• BRANO DELL'ESERCIZIO:
####################

Non sempre i rapporti sociali sono improntati ad una serena convivenza, anzi non mancano le occasioni di dissapori, che talora sfociano in aggressività impulsive che possono avere serie conseguenze. Nel Cinquecento l’aggressività era ricorrente e, siccome gli uomini giravano armati di coltelli o spade, non era infrequente che da un diverbio si passasse alle vie di fatto e che ci scappasse il ferito o anche il morto.

La Repubblica di Venezia era drastica nel reprimere gli episodi di violenza, che nei casi di effusione di sangue erano affidati al giudizio del Giudice al Maleficio di Bergamo. Nei casi più gravi era previsto il bando dal territorio della Repubblica con la confisca dei beni e la pena di morte.

Il giudice procedeva tuttavia su querela della vittima o dei suoi parenti, ma il suo giudizio poteva mutare se si era giunti ad una riappacificazione.

Nel gennaio 1560 Gio.Antonio Girardi, mentre si trovava nella città di Lodi, era stato aggredito da Alessandro e Paolo Cerpelloni di quel luogo; le ferite inferte avevano provocato la morte della vittima. Gli aggressori erano stati condannati dal tribunale ed erano stati messi al bando. Tre anni dopo però il fratello della vittima concede il suo perdono ai due banditi, a seguito del quale sono cancellati il bando e la condanna a loro inferti, e possono riprendere in piena libertà il loro posto nel proprio contesto sociale.

Nel 1571, durante un diverbio, il giovane Battista Regazzoni che abitava in Piazza è ucciso con una archibugiata dal vicino Bernardino Benvenuti, che è bandito in perpetuo dal territorio della Repubblica. Ma nel gennaio 1572 il sessantenne Alberto, padre della vittima, di sua iniziativa e per debito di coscienza, dichiara il suo perdono a Giovanni padre di Bernardino, affermando che lo stesso Bernardino era stato provocato da Battista. Fa quindi redigere una richiesta di indulgenza, perchè Bernardino sia liberato dal bando.

####################

• DATI REGISTRATI:
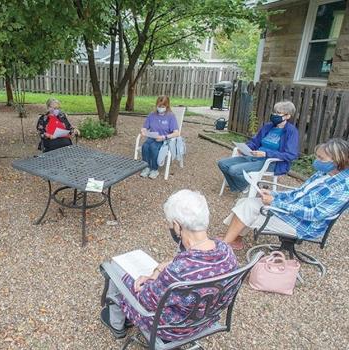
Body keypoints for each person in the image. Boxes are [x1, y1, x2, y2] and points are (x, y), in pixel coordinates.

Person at [100, 190, 238, 341]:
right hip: (203, 321)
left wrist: (150, 280)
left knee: (114, 267)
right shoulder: (227, 252)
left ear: (177, 226)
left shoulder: (177, 272)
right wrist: (159, 270)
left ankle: (117, 324)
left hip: (171, 328)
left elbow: (145, 300)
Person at [223, 138, 349, 250]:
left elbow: (316, 214)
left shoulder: (343, 187)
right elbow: (299, 192)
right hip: (293, 214)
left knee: (249, 206)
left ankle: (223, 246)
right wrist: (274, 194)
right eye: (317, 156)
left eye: (321, 158)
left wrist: (275, 202)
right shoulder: (324, 173)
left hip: (303, 226)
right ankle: (234, 239)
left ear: (337, 161)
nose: (316, 161)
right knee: (246, 202)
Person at [218, 100, 299, 193]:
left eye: (279, 113)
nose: (275, 115)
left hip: (270, 162)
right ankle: (244, 186)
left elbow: (291, 155)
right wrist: (245, 148)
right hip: (254, 156)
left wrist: (266, 153)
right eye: (275, 112)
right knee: (222, 163)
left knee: (233, 170)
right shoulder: (268, 126)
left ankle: (246, 186)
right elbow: (255, 142)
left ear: (287, 116)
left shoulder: (291, 131)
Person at [139, 96, 180, 179]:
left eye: (163, 107)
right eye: (159, 106)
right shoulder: (152, 115)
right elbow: (145, 127)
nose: (160, 108)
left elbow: (176, 133)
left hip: (164, 139)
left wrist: (164, 137)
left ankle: (154, 169)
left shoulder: (170, 116)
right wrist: (143, 131)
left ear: (167, 106)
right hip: (152, 137)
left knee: (153, 147)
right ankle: (146, 167)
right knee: (145, 146)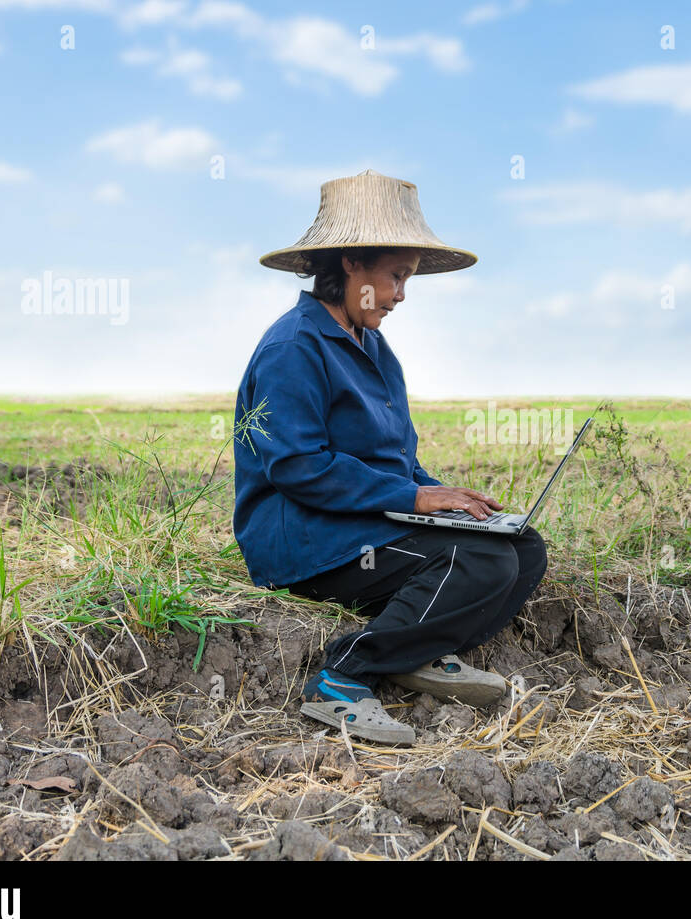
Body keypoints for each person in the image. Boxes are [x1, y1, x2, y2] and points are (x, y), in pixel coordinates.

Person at [233, 170, 548, 745]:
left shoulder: (374, 346)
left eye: (409, 278)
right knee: (483, 563)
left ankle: (417, 651)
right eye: (397, 274)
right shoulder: (294, 348)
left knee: (523, 550)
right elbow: (298, 466)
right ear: (351, 263)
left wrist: (442, 496)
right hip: (306, 539)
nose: (403, 293)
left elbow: (393, 459)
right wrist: (415, 498)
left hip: (362, 524)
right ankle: (344, 676)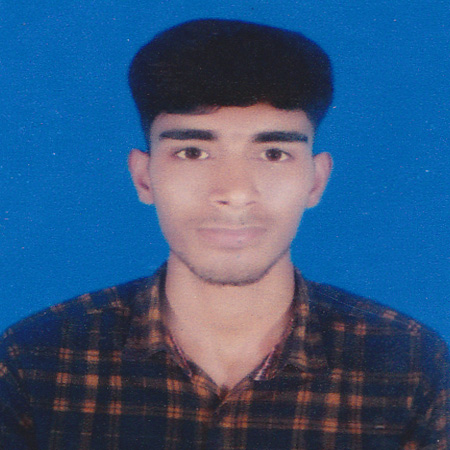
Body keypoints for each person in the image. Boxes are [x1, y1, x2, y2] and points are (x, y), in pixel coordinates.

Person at [0, 18, 448, 450]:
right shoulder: (33, 361)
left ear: (316, 181)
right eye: (192, 152)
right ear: (144, 177)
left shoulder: (411, 365)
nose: (234, 193)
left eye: (273, 154)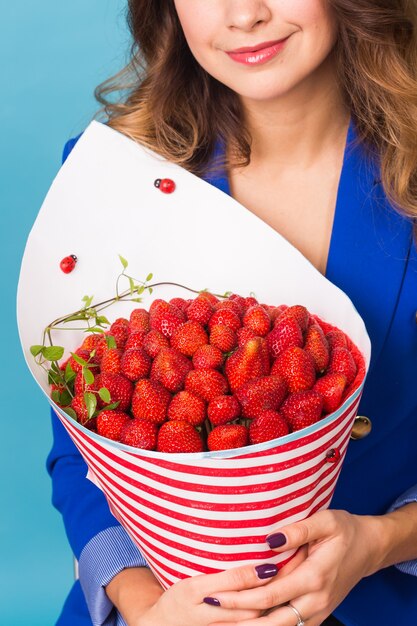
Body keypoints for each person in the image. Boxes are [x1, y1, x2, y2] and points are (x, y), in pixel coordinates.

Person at [47, 1, 417, 625]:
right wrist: (145, 606)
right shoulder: (109, 176)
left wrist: (379, 542)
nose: (244, 14)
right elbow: (79, 448)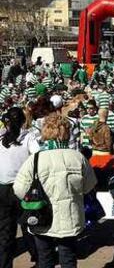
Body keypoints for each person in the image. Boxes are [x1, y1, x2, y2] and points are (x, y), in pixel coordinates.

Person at [13, 114, 97, 268]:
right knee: (68, 258)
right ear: (67, 132)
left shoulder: (36, 159)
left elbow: (19, 188)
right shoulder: (78, 158)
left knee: (45, 259)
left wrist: (36, 197)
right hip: (70, 217)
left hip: (41, 215)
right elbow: (89, 186)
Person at [0, 108, 40, 268]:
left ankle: (4, 264)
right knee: (29, 226)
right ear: (24, 121)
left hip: (3, 188)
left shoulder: (1, 137)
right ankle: (38, 259)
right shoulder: (29, 137)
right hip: (22, 188)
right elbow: (38, 156)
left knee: (4, 232)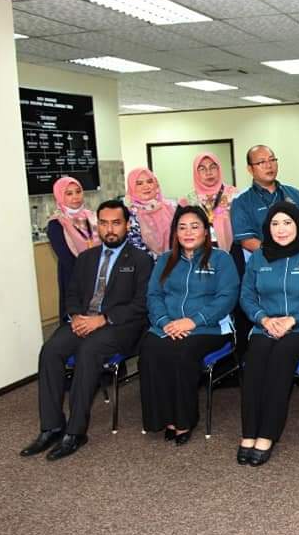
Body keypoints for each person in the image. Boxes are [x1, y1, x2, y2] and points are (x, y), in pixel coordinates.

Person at [20, 200, 153, 461]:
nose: (109, 229)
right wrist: (75, 317)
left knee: (88, 351)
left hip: (119, 326)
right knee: (50, 351)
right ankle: (51, 426)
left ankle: (75, 432)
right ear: (97, 225)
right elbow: (71, 294)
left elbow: (141, 304)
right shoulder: (86, 258)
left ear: (127, 225)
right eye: (103, 223)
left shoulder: (141, 260)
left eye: (116, 223)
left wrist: (103, 319)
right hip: (82, 321)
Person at [238, 201, 299, 466]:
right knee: (255, 357)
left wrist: (293, 319)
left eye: (287, 223)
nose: (281, 229)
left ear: (298, 225)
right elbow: (246, 296)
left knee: (282, 355)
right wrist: (264, 319)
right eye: (275, 224)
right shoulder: (259, 257)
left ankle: (267, 434)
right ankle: (249, 432)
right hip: (265, 325)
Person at [139, 206, 239, 445]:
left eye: (195, 227)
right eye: (182, 228)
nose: (188, 232)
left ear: (205, 231)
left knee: (182, 353)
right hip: (167, 325)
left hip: (209, 328)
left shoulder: (221, 258)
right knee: (150, 350)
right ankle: (164, 418)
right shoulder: (165, 260)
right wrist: (165, 322)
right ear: (175, 233)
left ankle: (184, 421)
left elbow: (227, 298)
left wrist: (193, 321)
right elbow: (154, 295)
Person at [229, 144, 299, 358]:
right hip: (263, 268)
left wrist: (296, 255)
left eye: (272, 160)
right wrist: (279, 252)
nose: (269, 165)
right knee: (263, 340)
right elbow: (246, 240)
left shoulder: (293, 194)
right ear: (250, 169)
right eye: (261, 162)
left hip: (298, 267)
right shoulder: (242, 202)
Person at [46, 177, 99, 321]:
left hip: (98, 272)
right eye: (69, 193)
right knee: (76, 317)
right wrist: (88, 272)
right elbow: (66, 257)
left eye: (78, 191)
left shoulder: (92, 217)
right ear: (59, 196)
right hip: (73, 275)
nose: (75, 197)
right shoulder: (57, 223)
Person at [182, 152, 238, 251]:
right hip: (199, 252)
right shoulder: (188, 200)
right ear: (196, 173)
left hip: (232, 251)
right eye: (202, 169)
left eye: (213, 167)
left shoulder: (234, 195)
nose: (208, 172)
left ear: (219, 169)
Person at [124, 168, 176, 259]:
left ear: (156, 184)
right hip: (145, 263)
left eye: (149, 182)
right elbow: (134, 246)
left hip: (174, 261)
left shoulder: (169, 208)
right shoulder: (130, 214)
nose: (146, 187)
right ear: (132, 187)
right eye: (139, 183)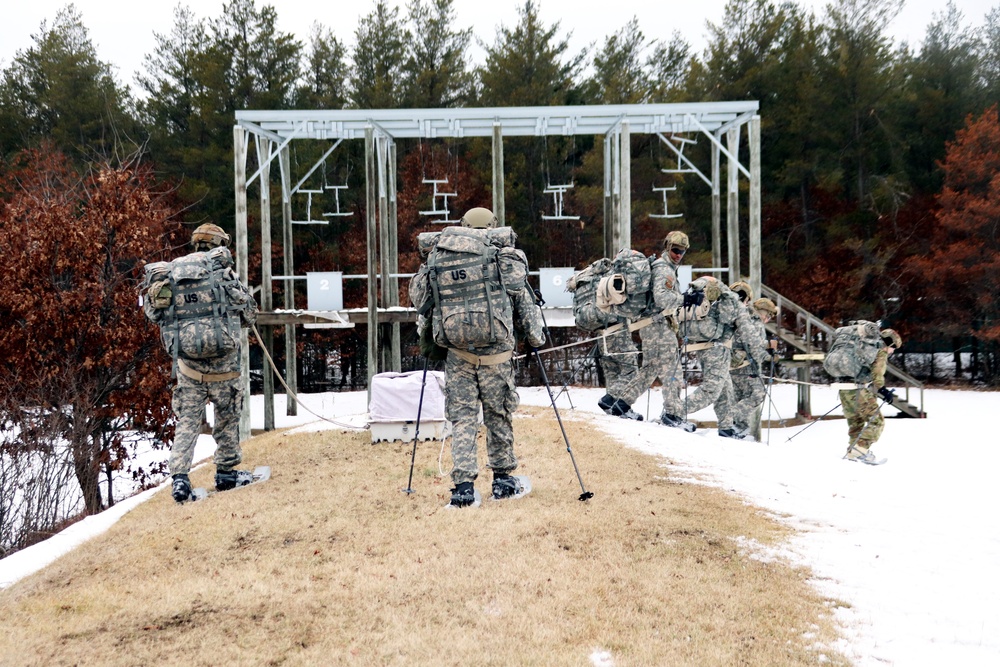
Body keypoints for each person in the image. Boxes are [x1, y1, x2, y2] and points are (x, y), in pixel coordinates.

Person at [409, 207, 546, 507]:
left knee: (463, 420)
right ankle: (503, 482)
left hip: (458, 355)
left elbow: (421, 302)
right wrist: (536, 338)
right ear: (493, 227)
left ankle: (463, 490)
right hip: (497, 355)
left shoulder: (438, 259)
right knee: (498, 414)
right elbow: (523, 300)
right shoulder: (501, 257)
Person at [142, 223, 259, 503]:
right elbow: (249, 314)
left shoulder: (169, 273)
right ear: (220, 245)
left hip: (188, 369)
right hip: (225, 367)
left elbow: (154, 314)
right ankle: (227, 473)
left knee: (187, 422)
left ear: (195, 244)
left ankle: (180, 479)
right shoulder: (223, 274)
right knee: (228, 417)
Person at [601, 231, 687, 426]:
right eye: (675, 250)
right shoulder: (664, 269)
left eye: (682, 251)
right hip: (658, 327)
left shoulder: (665, 267)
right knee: (673, 369)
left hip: (652, 325)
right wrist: (685, 299)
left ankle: (621, 404)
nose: (678, 255)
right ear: (667, 247)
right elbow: (662, 298)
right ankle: (672, 415)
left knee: (649, 370)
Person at [673, 276, 765, 431]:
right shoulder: (737, 306)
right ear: (747, 299)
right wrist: (759, 358)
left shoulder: (717, 302)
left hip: (703, 348)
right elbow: (750, 337)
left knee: (725, 392)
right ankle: (674, 413)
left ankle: (726, 427)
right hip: (718, 351)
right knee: (710, 391)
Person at [715, 294, 778, 440]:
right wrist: (769, 357)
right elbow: (753, 346)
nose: (767, 319)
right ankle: (729, 419)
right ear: (762, 312)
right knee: (757, 394)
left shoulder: (741, 316)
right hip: (747, 366)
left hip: (733, 364)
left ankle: (738, 428)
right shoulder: (755, 322)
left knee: (740, 397)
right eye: (768, 315)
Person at [839, 328, 902, 464]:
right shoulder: (879, 351)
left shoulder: (860, 346)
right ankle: (860, 450)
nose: (893, 352)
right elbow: (877, 374)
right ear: (890, 344)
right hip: (858, 390)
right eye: (894, 348)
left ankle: (853, 452)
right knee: (877, 421)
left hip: (843, 388)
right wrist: (883, 390)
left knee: (856, 422)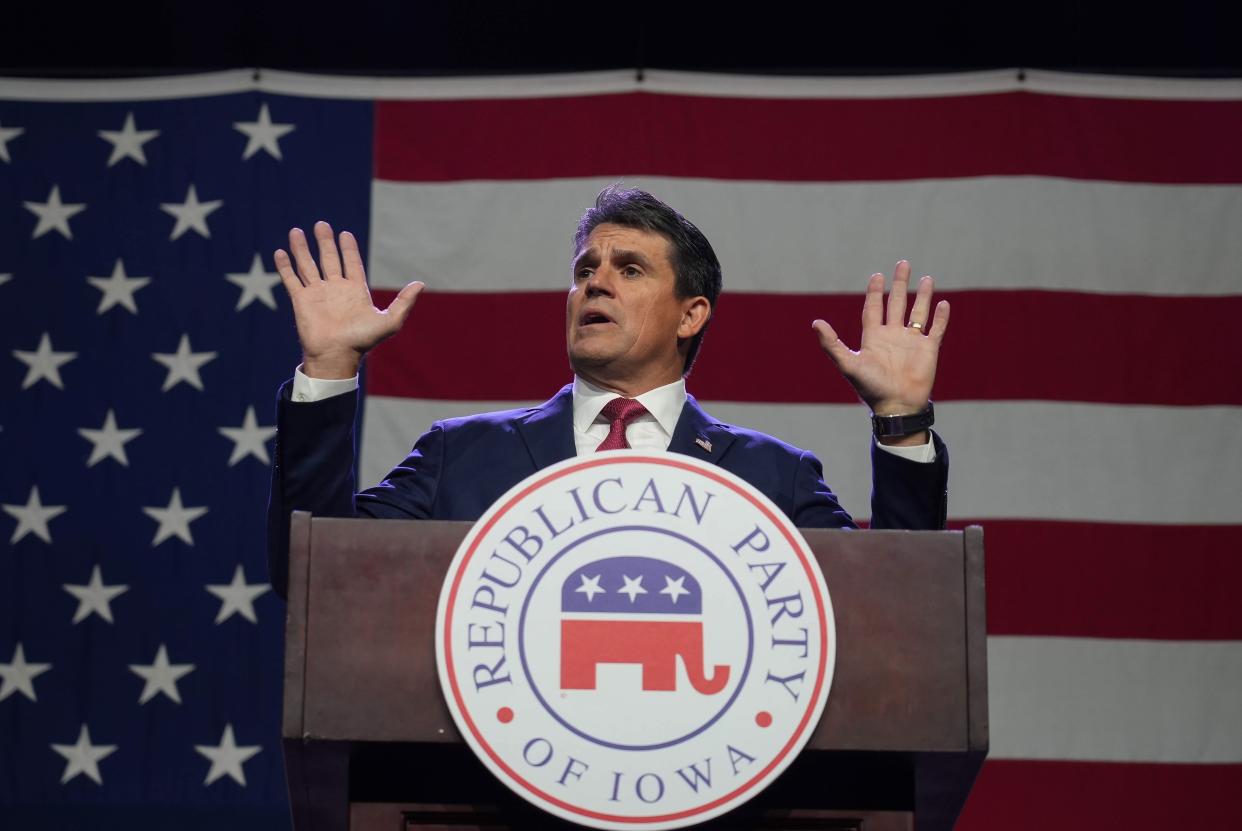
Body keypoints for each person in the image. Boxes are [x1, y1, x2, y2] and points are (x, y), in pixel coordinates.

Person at [266, 187, 950, 599]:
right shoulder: (461, 455)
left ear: (691, 313)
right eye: (585, 269)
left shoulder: (773, 479)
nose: (595, 282)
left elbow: (892, 610)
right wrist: (328, 371)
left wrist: (901, 423)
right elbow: (313, 575)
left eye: (629, 268)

####################

• ESERCIZI DA SVOLGERE:
(a) Rispondi a queste domande sul brano dedicato alla violenza nel Cinquecento:
(i) A chi era affidato il giudizio degli episodi di violenza con effusione di sangue?
(ii) In quale città fu aggredito Gio.Antonio Girardi?
(iii) Con quale arma fu ucciso Battista Regazzoni?
(b) Prosegui il brano sulla violenza e sui perdoni nel Cinquecento dopo la sua ultima frase.

• RISPOSTE IN ORDINE:
(a)
(i) Al Giudice al Maleficio di Bergamo.
(ii) A Lodi.
(iii) Con un'archibugiata.

(b)
Nel 1572 Battista Bonasio di Albino aveva ferito Paolo Zoi figlio di Sandrino di S.Gallo, uno dei suoi dipendenti nella tenuta di Scanzo, con successiva morte: era stato quindi processato dal Giudice al Maleficio di Bergamo. Però Sandrino Zoi, anche a nome della moglie e dei figli, perdona al suo padrone ogni ingiuria e offesa e prega che venga liberato, impegnandosi a mantenere la pace con lui.

Nel 1578 Gio.Paolo Bonasio, a letto per una ferita infertagli al capo dal nobile Gio.Francesco Spini, a seguito della quale era stata avviata una causa contro il feritore, volendo liberarsi la coscienza, dichiara, in presenza dello stesso Gio.Francesco, di averlo più volte provocato e di aver avuto l’intenzione di ferirlo e Gio.Francesco ha reagito per difesa; per cui lo perdona per la ferita che gli ha inferto e desidera sia liberato da ogni pena conseguente. Il Pretore, vista la pace fatta, lo assolve. Quelli descritti solo alcuni esempi, ma casi simili erano ricorrenti.

C’è il sospetto che non sempre il perdono delle vittime fosse improntato a carità cristiana, ma fosse talora dovuto ad un tacito risarcimento in denaro o al timore di incorrere in guai più gravi, soprattutto quando si trattava di aggressori importanti e vendicativi.

La regola della Confraternita della Carità, che aveva sede nella chiesa di S.Stefano, prevedeva la nomina di due persone che svolgessero il ruolo di pacificazione fra coloro che avessero in corso liti o vertenze, per incoraggiarli ad affidarsi al giudizio di persone stimate e di buona coscienza, le quali in caso di bisogno potevano ricorrere al consulto di dottori o sapienti a spese delle parti o, se queste erano nel bisogno, a spese della Confraternita.

G.T.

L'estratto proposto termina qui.